Since p53 plays a key role in preventing Myc oncogenic activation [48], we studied whether iso also induces p53 expression in preosteoblasts. We found that p53 was induced by iso with kinetics similar to AP1 transcription factors in wt osteoblasts. However, iso-treated Per1−/−;Per2m/m osteoblasts showed AP1 overexpression in the absence of p53 induction (Fig. 6a). The expression of p53 is mainly controlled by its interaction with the E3 ubiquitin ligase MDM2 in vivo [56], [57]. Thus, we examined MDM2 expression in iso-treated preosteoblasts. We found that MDM2 was suppressed by iso with the same kinetics as p53 induction in wt osteoblasts, but remained high in Per1−/−;Per2m/m osteoblasts (Fig. 6a). The MDM2-p53 interaction is best studied in γ-radiation response, which activates protein kinase ATM that phosphorylates p53 at Ser18 (S18) and MDM2 at Ser395 (S395) in mice. The phosphorylation at these two sites blocks MDM2-p53 interaction, leading to MDM2 autoubiquitination and p53 induction [58]. Since we used an anti-MDM2 2A10 antibody raised against a MDM2 C-terminal region containing the S395 residue, the interaction of 2A10 with MDM2 could be blocked by MDM2 S395 phosphorylation [58]. Thus, we studied MDM2 and p53 expression in iso-treated preosteoblasts using an anti-p53 S18 antibody and an anti-MDM2 AB4 antibody that interacts with MDM2 at the N-terminal region. We found that these two antibodies detected a similar rate of p53 induction and MDM2 degradation in wt osteoblasts as shown by the p53 PAb421 and MDM2 2A10 antibodies but failed to detect p53 S18 induction and MDM2 decrease in Per1−/−;Per2m/m osteoblasts (Fig. 6b). We then studied p53 induction in iso-treated wt and Atm−/− preosteoblasts. We found that in wt osteoblasts, ATM was activated by iso, as shown by ATM S1981 phosphorylation [59], in an iso dose-dependent manner and that the duration and the levels of ATM activation correlated with the level of p53 S18 phosphorylation and total p53 accumulation. In contrast, Atm−/− osteoblasts that lacked p53 S18 phosphorylation failed to show p53 induction by iso (Fig. 6c–d). Together, our findings indicate that the SNS activates p53 via ATM in a peripheral clock-dependent manner.
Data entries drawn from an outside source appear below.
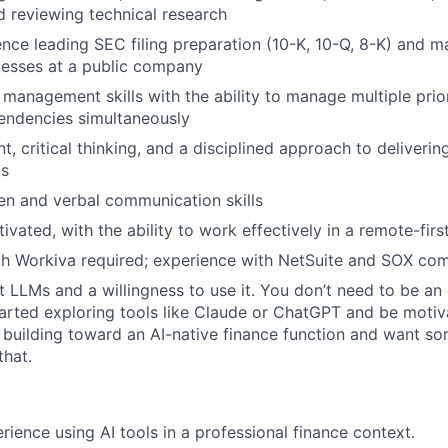
 reviewing technical research
nce leading SEC filing preparation (10-K, 10-Q, 8-K) and m
cesses at a public company
 management skills with the ability to manage multiple prior
endencies simultaneously
, critical thinking, and a disciplined approach to deliveri
ts
ten and verbal communication skills
ivated, with the ability to work effectively in a remote-fir
th Workiva required; experience with NetSuite and SOX comp
t LLMs and a willingness to use it. You don’t need to be an
arted exploring tools like Claude or ChatGPT and be moti
e building toward an AI-native finance function and want s
that.
ience using AI tools in a professional finance context.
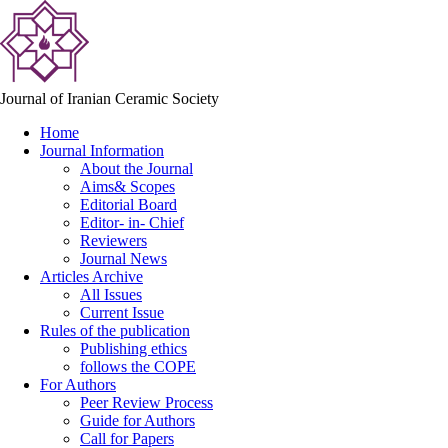
Journal of Iranian Ceramic Society
Home
Journal Information
About the Journal
Aims& Scopes
Editorial Board
Editor- in- Chief
Reviewers
Journal News
Articles Archive
All Issues
Current Issue
Rules of the publication
Publishing ethics
follows the COPE
For Authors
Peer Review Process
Guide for Authors
Call for Papers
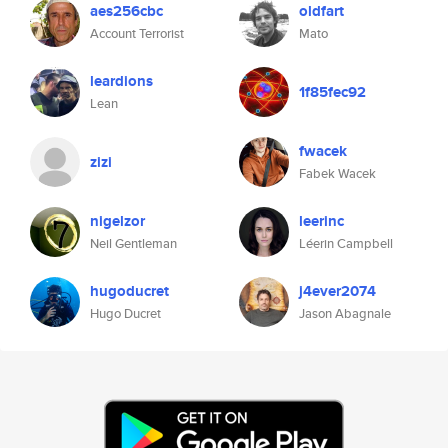
aes256cbc
oldfart
Account Terrorist
Mato
leardions
1f85fec92
Lean
fwacek
zizi
Fabek Wacek
nigelzor
leerinc
Neil Gentleman
Léerin Campbell
hugoducret
j4ever2074
Hugo Ducret
Jason Abagnale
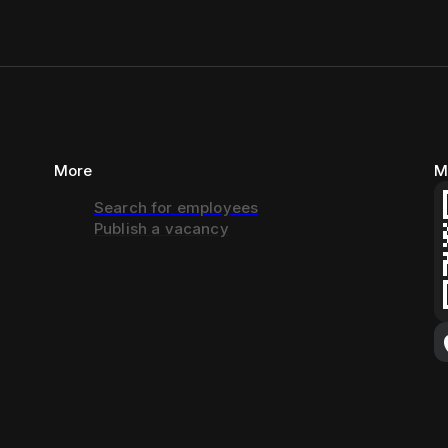
More
M
Search for employees
Publish a vacancy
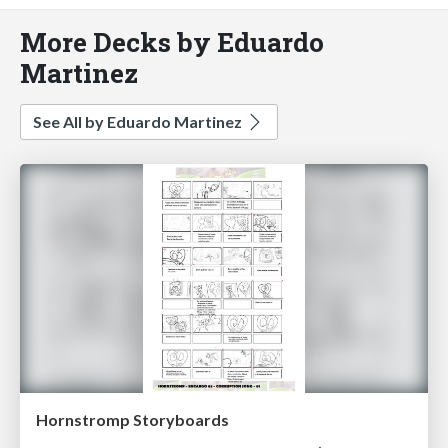
More Decks by Eduardo
Martinez
See All by Eduardo Martinez
Hornstromp Storyboards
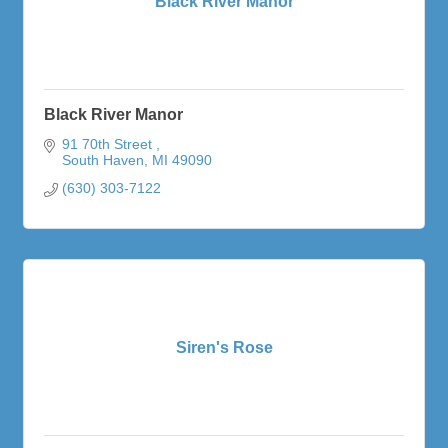
Black River Manor
Black River Manor
91 70th Street 
South Haven
MI
49090
(630) 303-7122
Siren's Rose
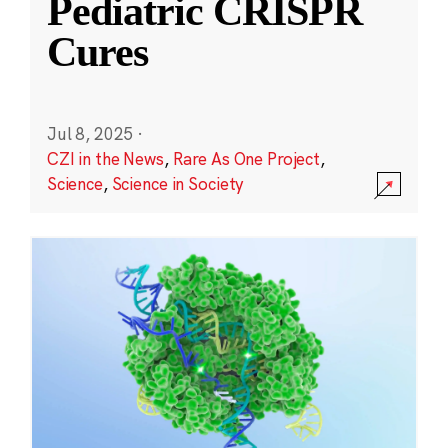
Pediatric CRISPR
Cures
Jul 8, 2025
·
CZI in the News
,
Rare As One Project
,
Science
,
Science in Society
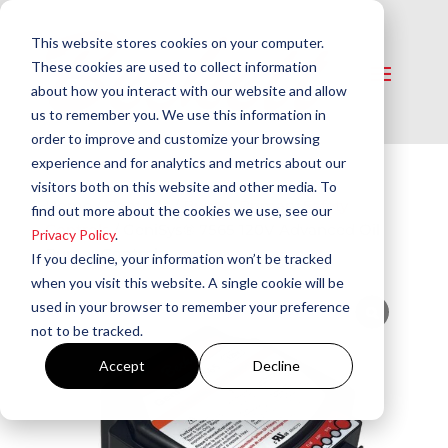
This website stores cookies on your computer.
These cookies are used to collect information
about how you interact with our website and allow
us to remember you. We use this information in
order to improve and customize your browsing
experience and for analytics and metrics about our
visitors both on this website and other media. To
Home
/
Controls
/
Burner Primary Safety
find out more about the cookies we use, see our
Controls
/ GeniSys® 7565 120V Advanced Oil
Privacy Policy
.
Burner Control
If you decline, your information won’t be tracked
when you visit this website. A single cookie will be
used in your browser to remember your preference
not to be tracked.
Accept
Decline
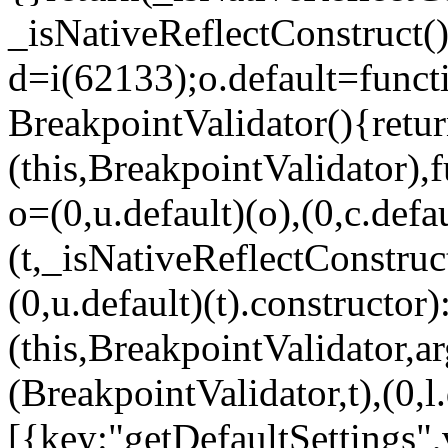
_isNativeReflectConstruct()
d=i(62133);o.default=funct
BreakpointValidator(){retur
(this,BreakpointValidator),f
o=(0,u.default)(o),(0,c.defau
(t,_isNativeReflectConstruct(
(0,u.default)(t).constructor)
(this,BreakpointValidator,a
(BreakpointValidator,t),(0,l
[{key:"getDefaultSettings",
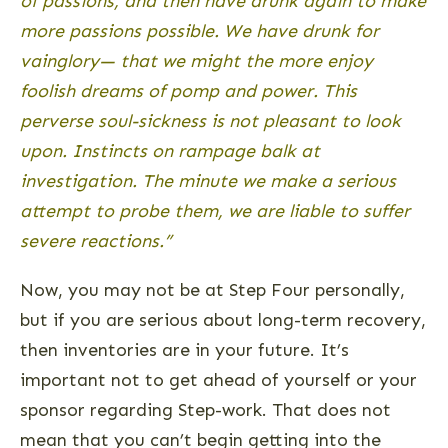
of passions, and then have drunk again to make
more passions possible. We have drunk for
vainglory— that we might the more enjoy
foolish dreams of pomp and power. This
perverse soul-sickness is not pleasant to look
upon. Instincts on rampage balk at
investigation. The minute we make a serious
attempt to probe them, we are liable to suffer
severe reactions.”
Now, you may not be at Step Four personally,
but if you are serious about long-term recovery,
then inventories are in your future. It’s
important not to get ahead of yourself or your
sponsor regarding Step-work. That does not
mean that you can’t begin getting into the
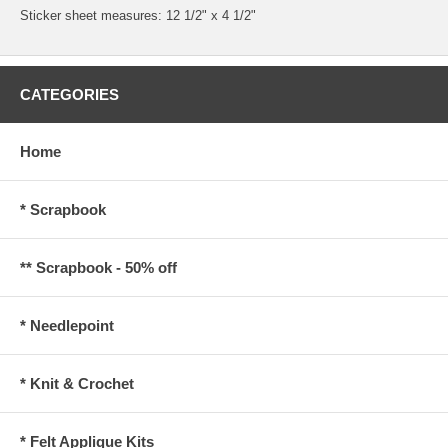
Sticker sheet measures: 12 1/2" x 4 1/2"
CATEGORIES
Home
* Scrapbook
** Scrapbook - 50% off
* Needlepoint
* Knit & Crochet
* Felt Applique Kits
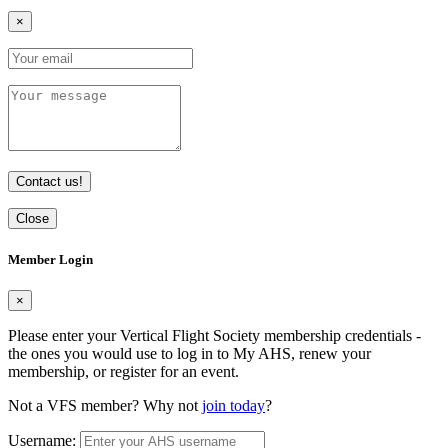
×
Contact us!
Close
Member Login
×
Please enter your Vertical Flight Society membership credentials -
the ones you would use to log in to My AHS, renew your
membership, or register for an event.
Not a VFS member? Why not
join today
?
Username:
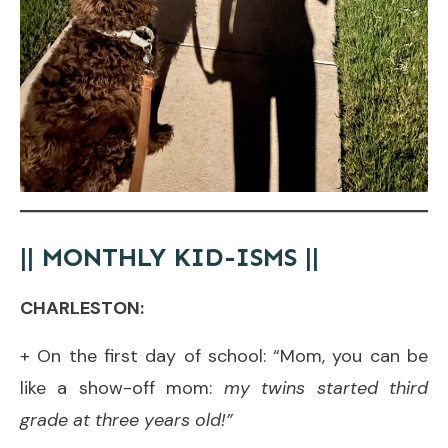
|| MONTHLY KID-ISMS ||
CHARLESTON:
+ On the first day of school: “Mom, you can be
like a show-off mom:
my twins started third
grade at three years old!”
They established that the SNS can activate p53 through a mechanism that requires the peripheral clock too.

So now, circadian rhythm disruption, which can also involve the SNS, especially when jet lag et cetera is present, through the SNS can screw up cell cycle control, firstly and also affect p53 function, which is critical to tumour suppression, we have seen evidence of how this happens and through what components it may occur as well.
It therefore enables aberrant cells to proceed to full blown cancer with much more ease than normal.
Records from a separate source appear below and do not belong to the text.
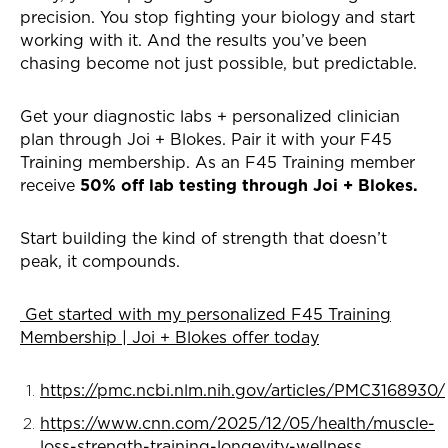
precision. You stop fighting your biology and start
working with it. And the results you’ve been
chasing become not just possible, but predictable.
Get your diagnostic labs + personalized clinician
plan through Joi + Blokes. Pair it with your F45
Training membership. As an F45 Training member
receive
50% off lab testing through Joi + Blokes.
Start building the kind of strength that doesn’t
peak, it compounds.
Get started with my personalized F45 Training
Membership | Joi + Blokes offer today
https://pmc.ncbi.nlm.nih.gov/articles/PMC3168930/
https://www.cnn.com/2025/12/05/health/muscle-
loss-strength-training-longevity-wellness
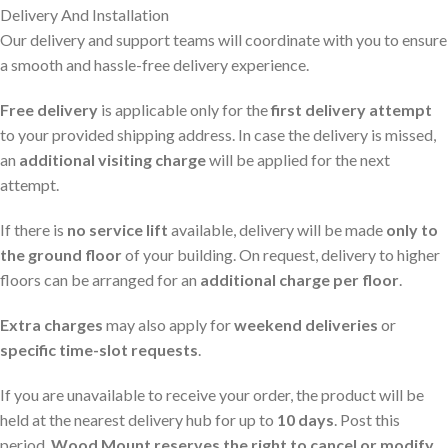
Delivery And Installation
Our delivery and support teams will coordinate with you to ensure
a smooth and hassle-free delivery experience.
Free delivery
is applicable only for the
first delivery attempt
to your provided shipping address. In case the delivery is missed,
an
additional visiting charge
will be applied for the next
attempt.
If there is
no service lift
available, delivery will be made
only to
the ground floor
of your building. On request, delivery to higher
floors can be arranged for an
additional charge per floor
.
Extra charges
may also apply for
weekend deliveries
or
specific time-slot requests
.
If you are unavailable to receive your order, the product will be
held at the nearest delivery hub for up to
10 days
. Post this
period,
Wood Mount reserves the right to cancel or modify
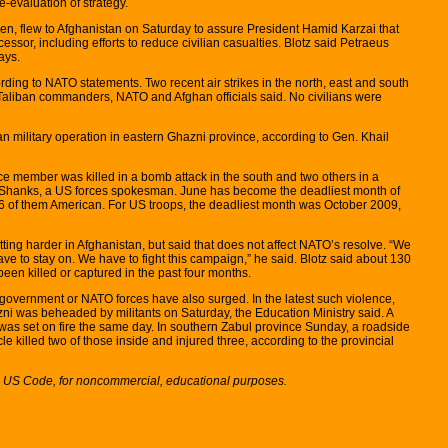
-evaluation of strategy.
len, flew to Afghanistan on Saturday to assure President Hamid Karzai that
ssor, including efforts to reduce civilian casualties. Blotz said Petraeus
ays.
ding to NATO statements. Two recent air strikes in the north, east and south
al Taliban commanders, NATO and Afghan officials said. No civilians were
an military operation in eastern Ghazni province, according to Gen. Khail
ce member was killed in a bomb attack in the south and two others in a
ne Shanks, a US forces spokesman. June has become the deadliest month of
, 56 of them American. For US troops, the deadliest month was October 2009,
etting harder in Afghanistan, but said that does not affect NATO’s resolve. “We
ve to stay on. We have to fight this campaign,” he said. Blotz said about 130
been killed or captured in the past four months.
e government or NATO forces have also surged. In the latest such violence,
ni was beheaded by militants on Saturday, the Education Ministry said. A
was set on fire the same day. In southern Zabul province Sunday, a roadside
e killed two of those inside and injured three, according to the provincial
7, US Code, for noncommercial, educational purposes.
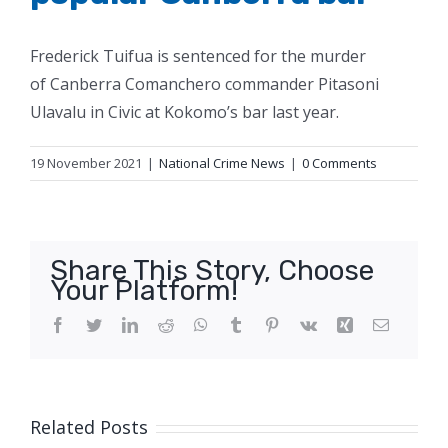
Frederick Tuifua is sentenced for the murder
of Canberra Comanchero commander Pitasoni
Ulavalu in Civic at Kokomo’s bar last year.
19 November 2021
|
National Crime News
|
0 Comments
Share This Story, Choose
Your Platform!
Facebook
Twitter
LinkedIn
Reddit
WhatsApp
Tumblr
Pinterest
Vk
Xing
Email
Related Posts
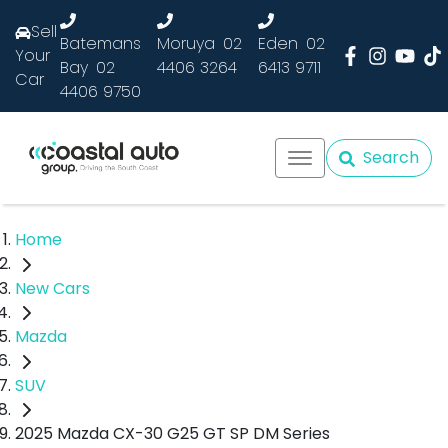
Sell
Batemans
Moruya
02
Eden
02
Your
Bay
02
4406 3264
6413 9711
Car
4406 9750
Search
Home
New Cars
Mazda
SUV
2025 Mazda CX-30 G25 GT SP DM Series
There endeth a very brief exposition of what is a content heavy paper, which of course can always be found using the link at the top. It is a brilliant paper, absolutely cutting edge and insightful and I think you will be immensely satisfied if you excercise the due diligence required to assimilate the original paper. My review was just an effort at facilitating something like that.

Moral of the story – sleep regularly, and too much jet-lag is bad for you if you want to keep your tumour suppression systems running smoothly.